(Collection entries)
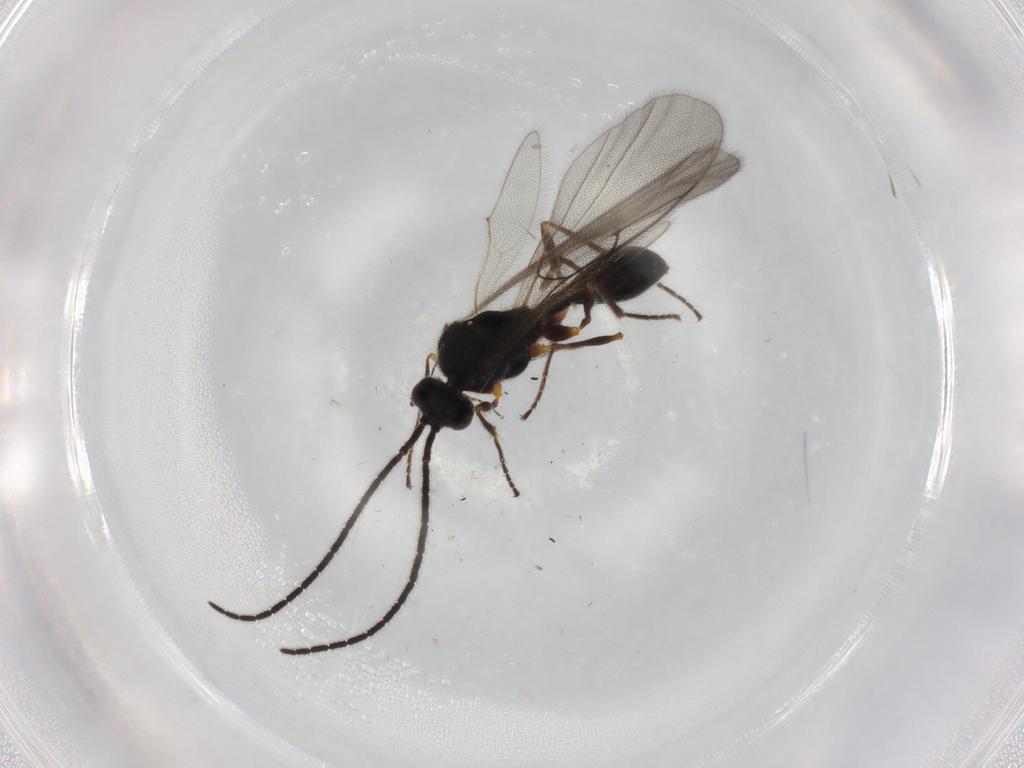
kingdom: Animalia
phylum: Arthropoda
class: Insecta
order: Hymenoptera
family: Diapriidae
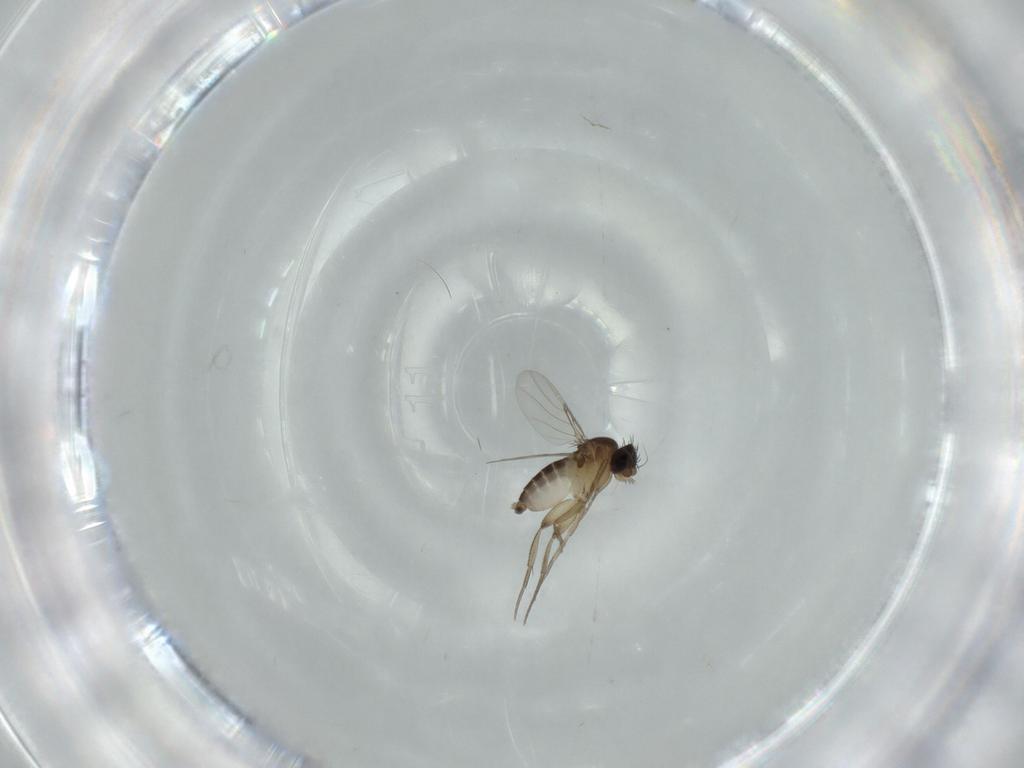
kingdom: Animalia
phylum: Arthropoda
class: Insecta
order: Diptera
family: Phoridae
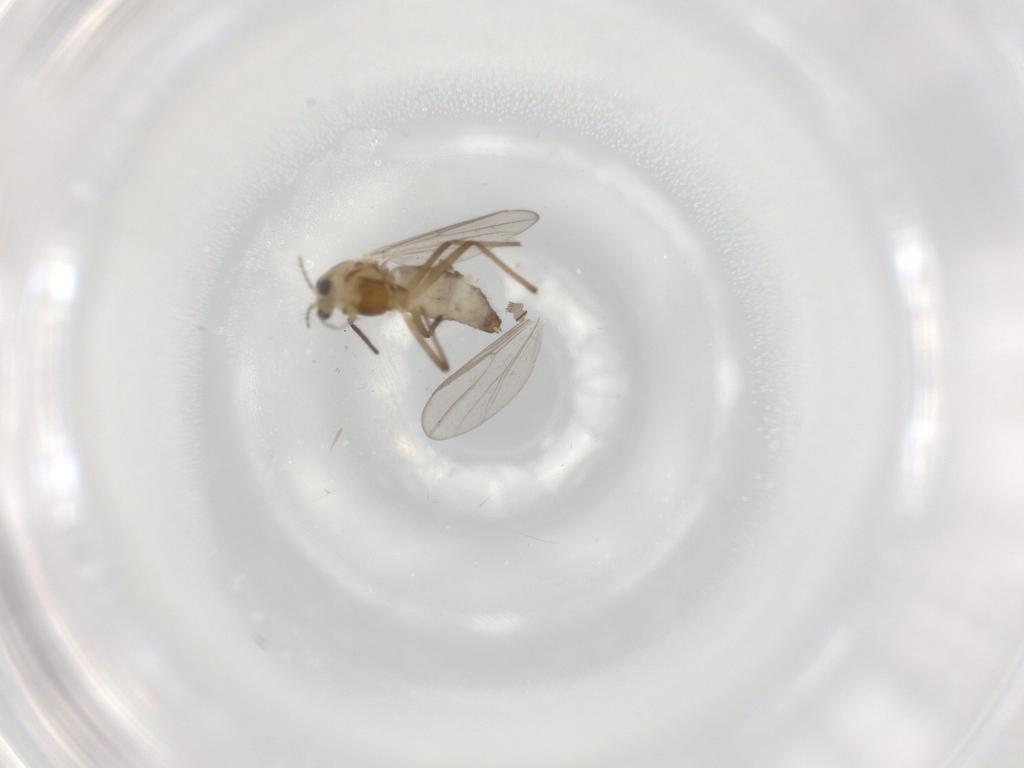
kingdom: Animalia
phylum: Arthropoda
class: Insecta
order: Diptera
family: Chironomidae
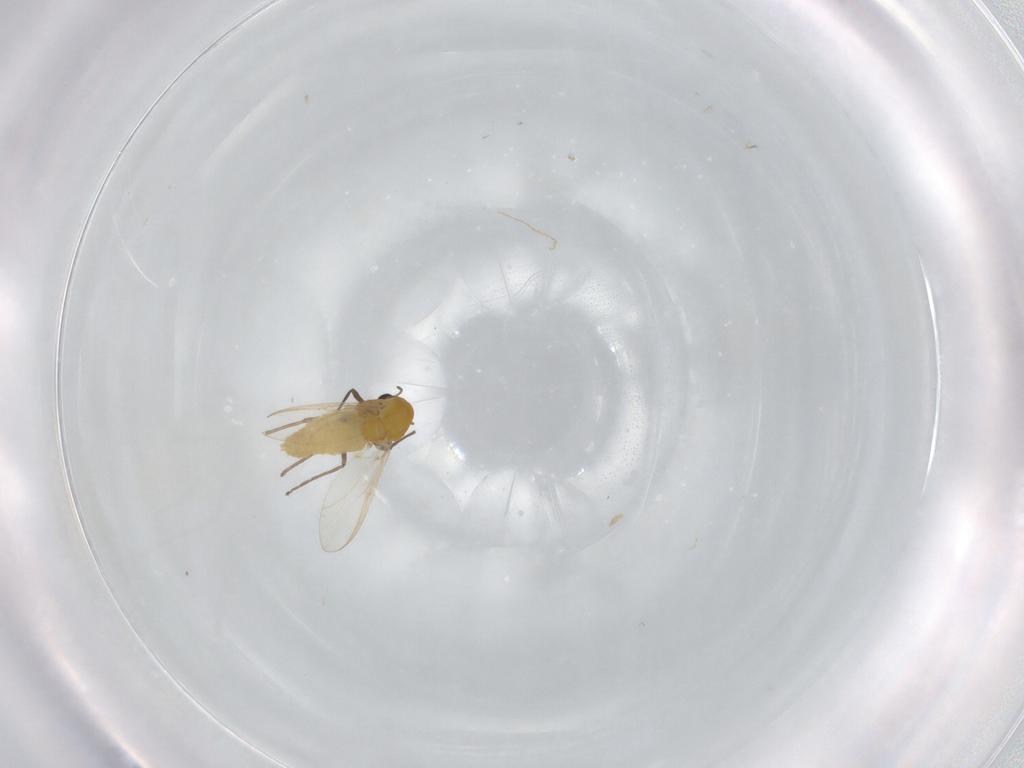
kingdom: Animalia
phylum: Arthropoda
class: Insecta
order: Diptera
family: Chironomidae
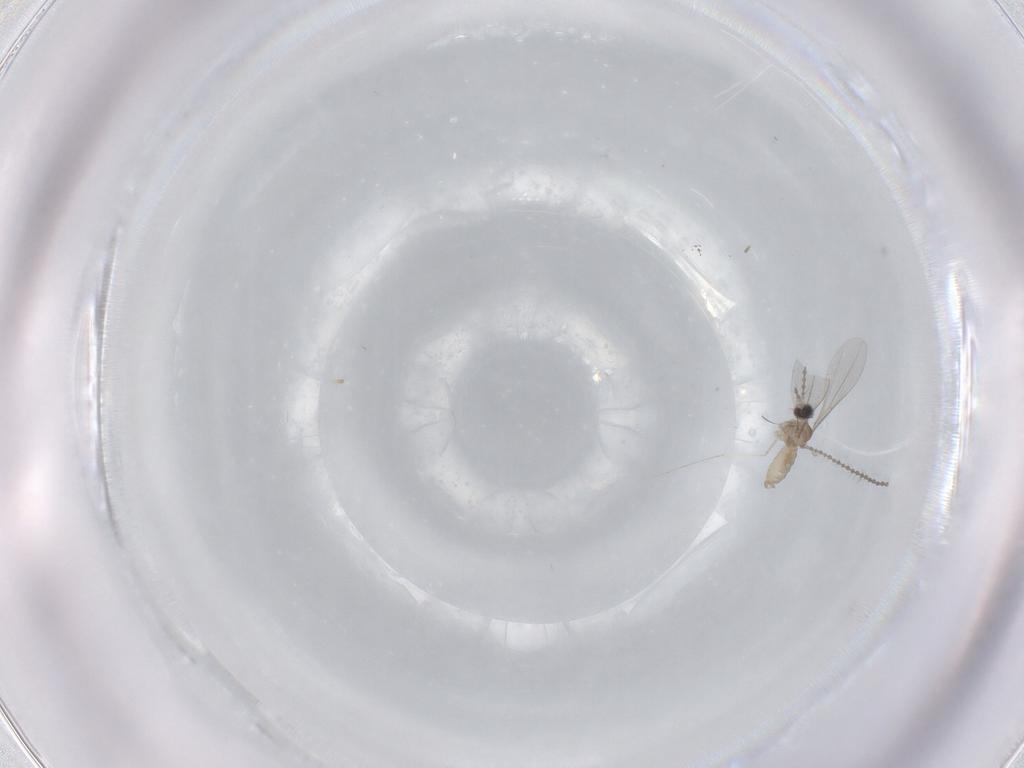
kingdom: Animalia
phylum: Arthropoda
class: Insecta
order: Diptera
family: Cecidomyiidae
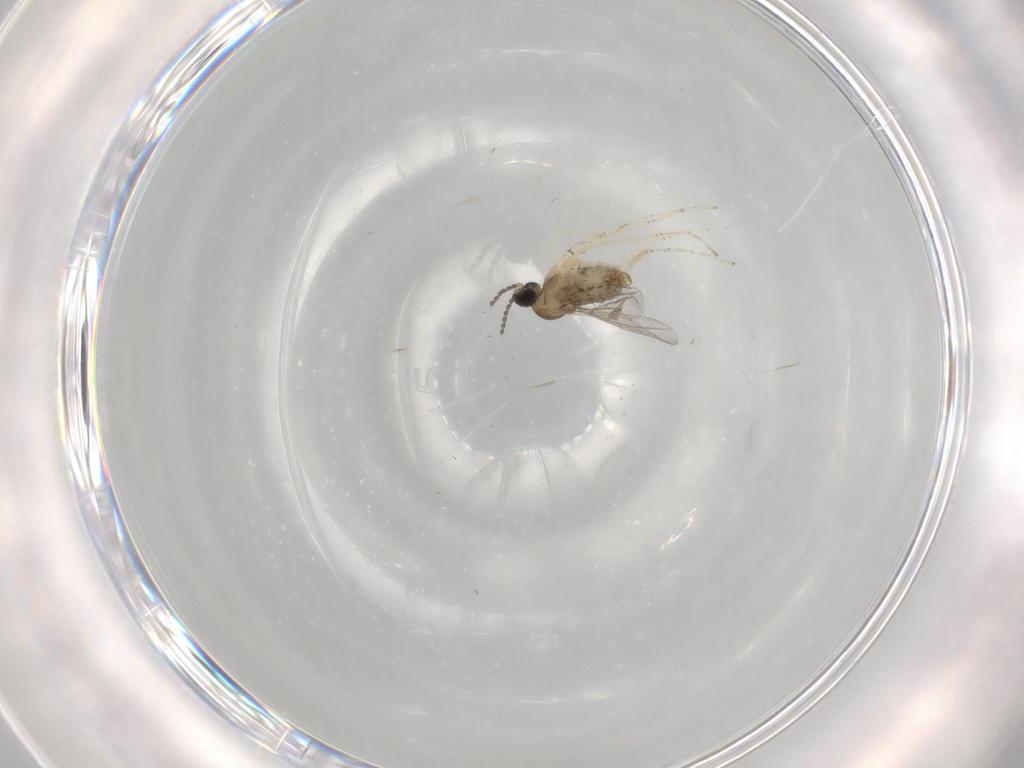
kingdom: Animalia
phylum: Arthropoda
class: Insecta
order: Diptera
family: Cecidomyiidae
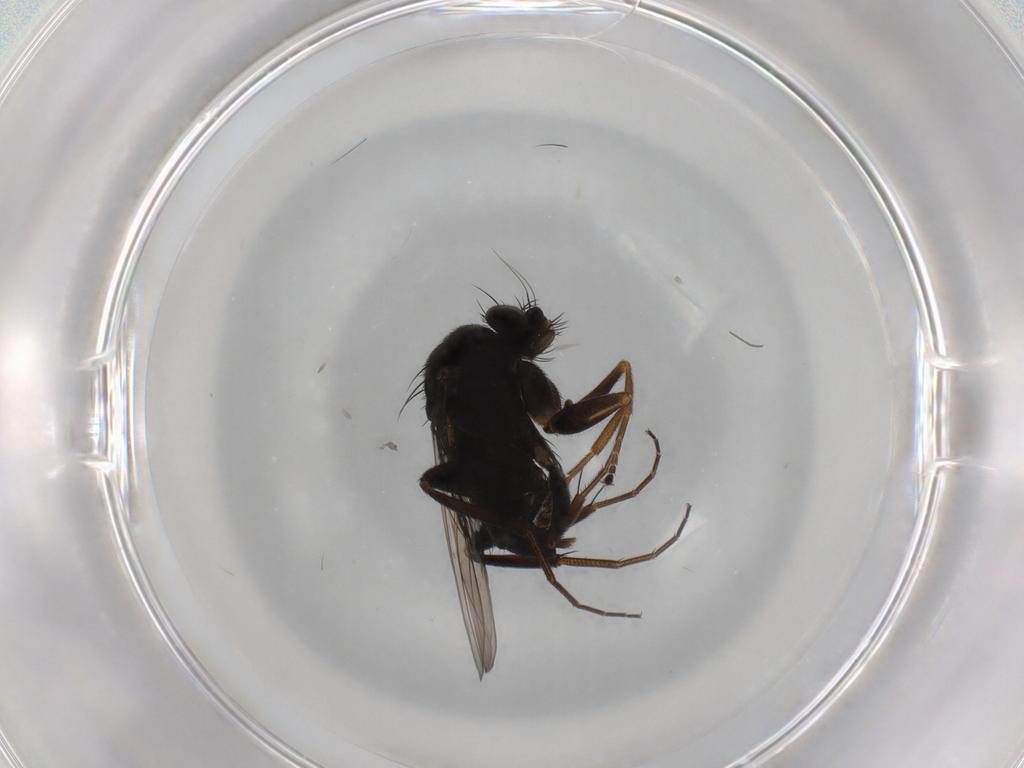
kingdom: Animalia
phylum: Arthropoda
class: Insecta
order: Diptera
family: Phoridae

TO DO => Arrange every line of the records above as a JSON list of strings, one string per line, with blank lines omitted. Leave the pictures out of the answer.

RESPONSE =>
[
  "kingdom: Animalia",
  "phylum: Arthropoda",
  "class: Insecta",
  "order: Hymenoptera",
  "family: Diapriidae",
  "kingdom: Animalia",
  "phylum: Arthropoda",
  "class: Insecta",
  "order: Diptera",
  "family: Phoridae",
  "kingdom: Animalia",
  "phylum: Arthropoda",
  "class: Insecta",
  "order: Diptera",
  "family: Chironomidae",
  "kingdom: Animalia",
  "phylum: Arthropoda",
  "class: Insecta",
  "order: Diptera",
  "family: Chironomidae",
  "kingdom: Animalia",
  "phylum: Arthropoda",
  "class: Insecta",
  "order: Diptera",
  "family: Cecidomyiidae",
  "kingdom: Animalia",
  "phylum: Arthropoda",
  "class: Insecta",
  "order: Diptera",
  "family: Cecidomyiidae",
  "kingdom: Animalia",
  "phylum: Arthropoda",
  "class: Insecta",
  "order: Diptera",
  "family: Phoridae"
]